When we talk about violent cities, I usually bring up Chicago. Sometimes, I’ll add in places like Baltimore. Both are famously violent cities, after all, so it makes sense to bring them up.
However, it seems someone else is the murder capital of the United States for 2020.
Homicides in the U.S. in 2020 increased nearly 30% over the previous year according to new FBI figures and St. Louis City is reportedly the U.S. city with the highest murder rate.
St. Louis City had 263 homicides in 2020 with a homicide rate of 87 per 100,000 people.
The murder rate hit a 50-year high for the city but fell short of its all-time record of total homicides of 267 in 1993. The city’s population has declined since 1993 so the homicide rate was higher in 2020.
It’s not just murders, nationwide violent crimes in 2020 went up by a more moderate 5.6% over the previous year. In St. Louis, the increase was less than the national average at 3.8%.
Dr. Richard Rosenfeld, a criminology professor at the University of Missouri- St. Louis, points out that while the homicide and violent crime rate are up, those crimes are rare. He stressed it is important to note the rate of other, more common crimes dropped.
The FBI data shows property crimes continued a nearly two-decade decline, falling 7.8% between 2019 and 2020. St. Louis saw a 6.3% drop in those types of crimes as well.
Dr. Roenfeld actually makes a perfectly valid point.
Few people deal with homicide in their lifetimes at all, but most will be the victim of some form of theft and those rates are declining, so that’s a very good thing.

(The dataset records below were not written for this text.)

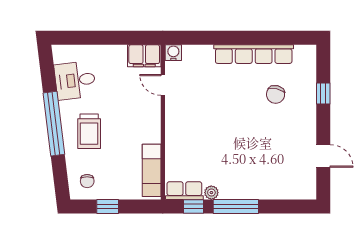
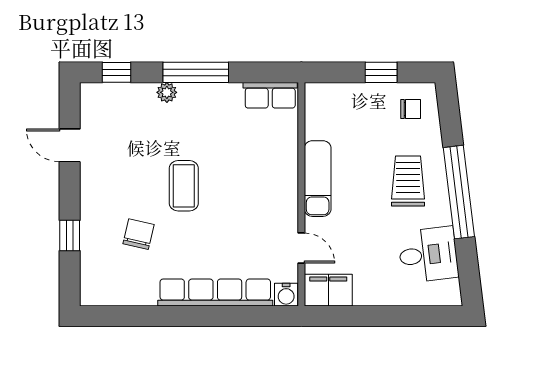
row of seats: (254, 54) -> (215, 293), moved
coffee table: (244, 128) -> (184, 186), added
exam couch: (152, 170) -> (318, 179), moved
chair: (87, 181) -> (411, 109), turned 90
plant: (211, 193) -> (167, 92), moved
window: (194, 206) -> (116, 72), moved

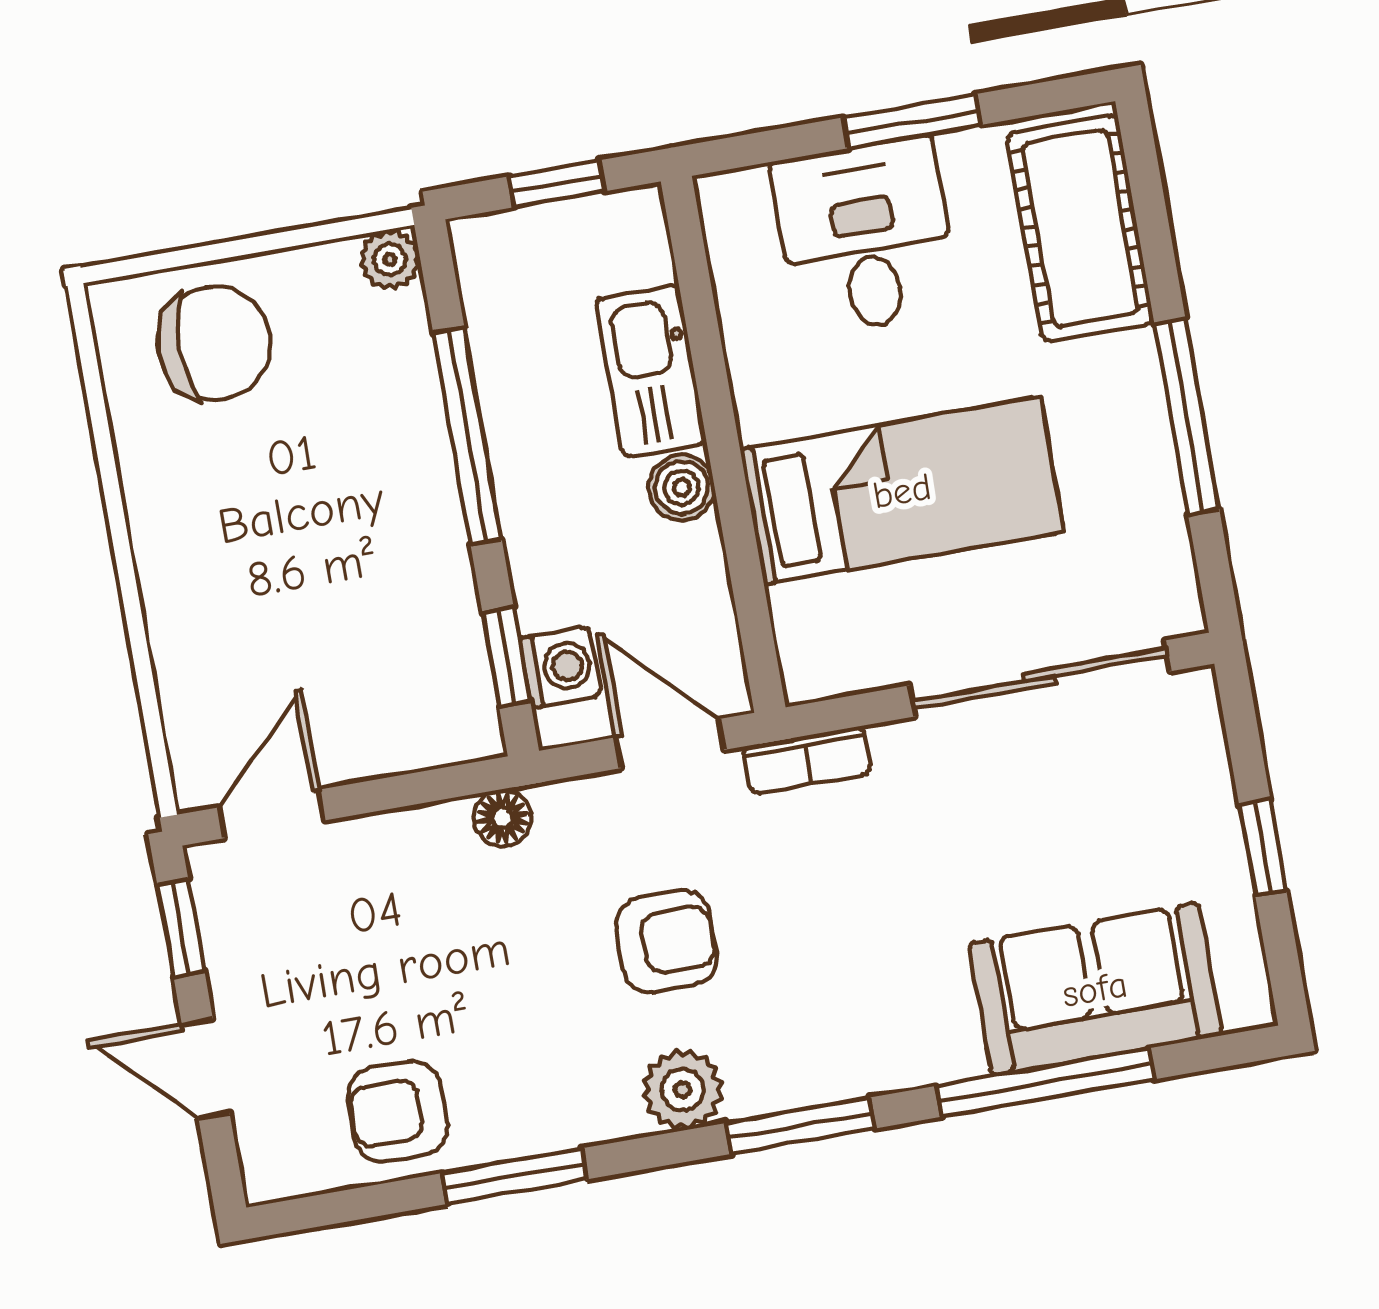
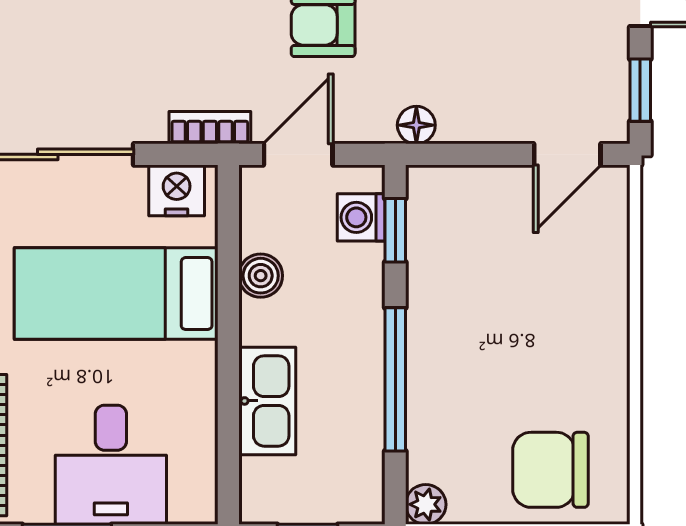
boiler: (682, 488) -> (261, 276), moved
nightstand: (840, 659) -> (177, 190), added
door: (670, 744) -> (298, 154), swing flipped

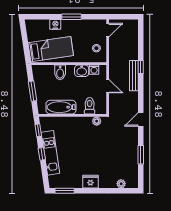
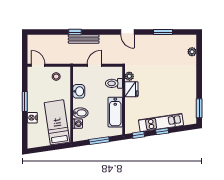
washing machine: (94, 70) -> (78, 124), moved
fridge: (90, 182) -> (131, 89), moved, turned 180

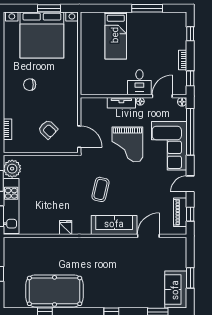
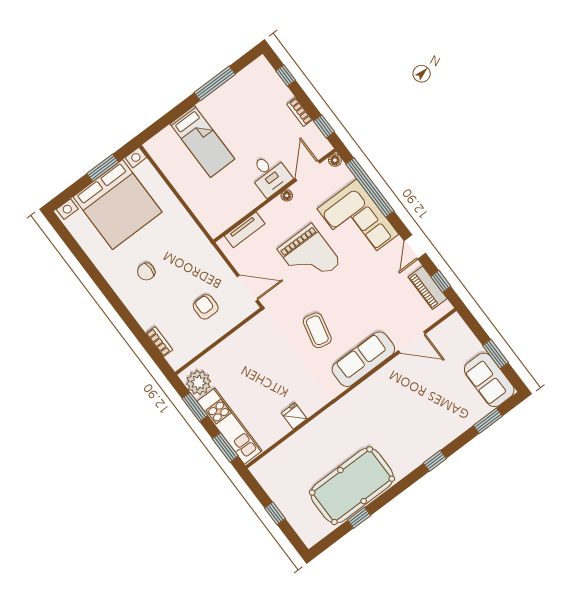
tv unit: (121, 103) -> (245, 230), moved
armchair: (48, 129) -> (206, 307), turned -134
fridge: (66, 228) -> (294, 416), moved
door: (148, 236) -> (412, 342), swing flipped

Yet people don’t rest easy because they no longer need to be concerned if their lawnmower is going to get stolen. They get jumpy about things like murders and violent crime in general, and those rates are going up.
Some will likely use this to point out that due to preemption laws in Missouri, the city of St. Louis can’t really do anything about violent crime. That, of course, is a cop-out. After all, if the lack of local gun control were the problem, every city in Missouri would be damn near as bad as St. Louis. It’s not.
What happens is that you congregate a lot of people in a fairly small amount of space and they’re going to find excuses to clear out the competition for resources. I suspect it’s something bred into our evolution to some degree as a way to prevent resources from being stripped from an area too quickly or something, though I have absolutely zero evidence for that.
Regardless, stuff like this is an issue in larger urban areas, not rural parts of the state, which tells me there’s something about the cities that’s the issue.
It’s not the lack of gun control, it’s the cities themselves that appear to be the problem.
Besides, I’m sure next year it’ll be Chicago or Baltimore again and St. Louis will be down the list a notch or two, all without any changes in the laws.
Unfortunately, this blind focus on gun control means no one is interested in looking a little deeper so as to find out the truth of these things.